Work to be completed.
All of the data that follows is to be written out exactly, with images excluded.

Data provided.

*** Block opens ***

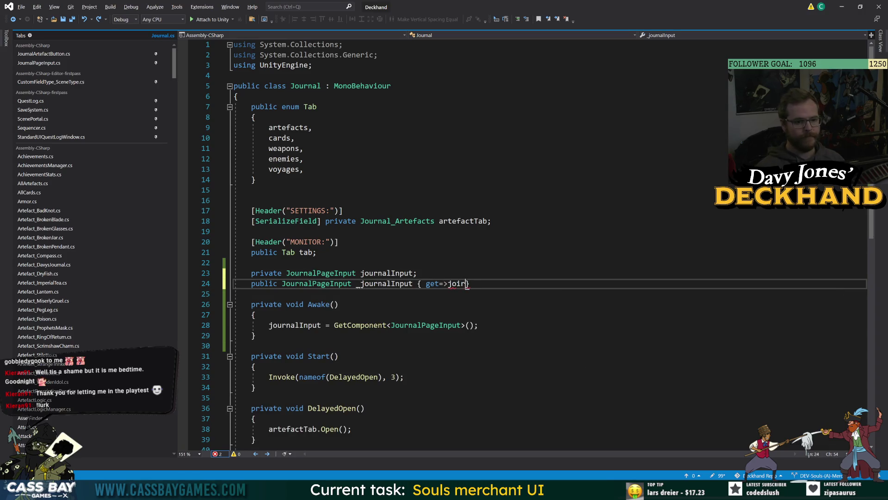
{"action": "type", "text": "alInput;"}
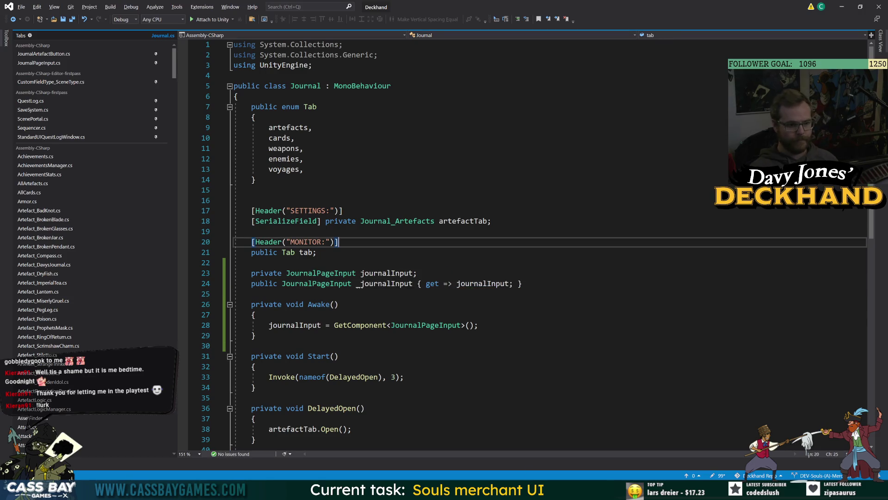
Rewrite the property as 'JournalHoverable _currentHovered { get => journalInput.hovered; }'
{"action": "left_click", "coordinate": [522, 283]}
{"action": "key", "text": "shift+Home"}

*** Block closes ***

Your solution.
{"action": "type", "text": "alInput;"}
Rewrite the property as 'JournalHoverable _currentHovered { get => journalInput.hovered; }'
{"action": "left_click", "coordinate": [522, 283]}
{"action": "key", "text": "shift+Home"}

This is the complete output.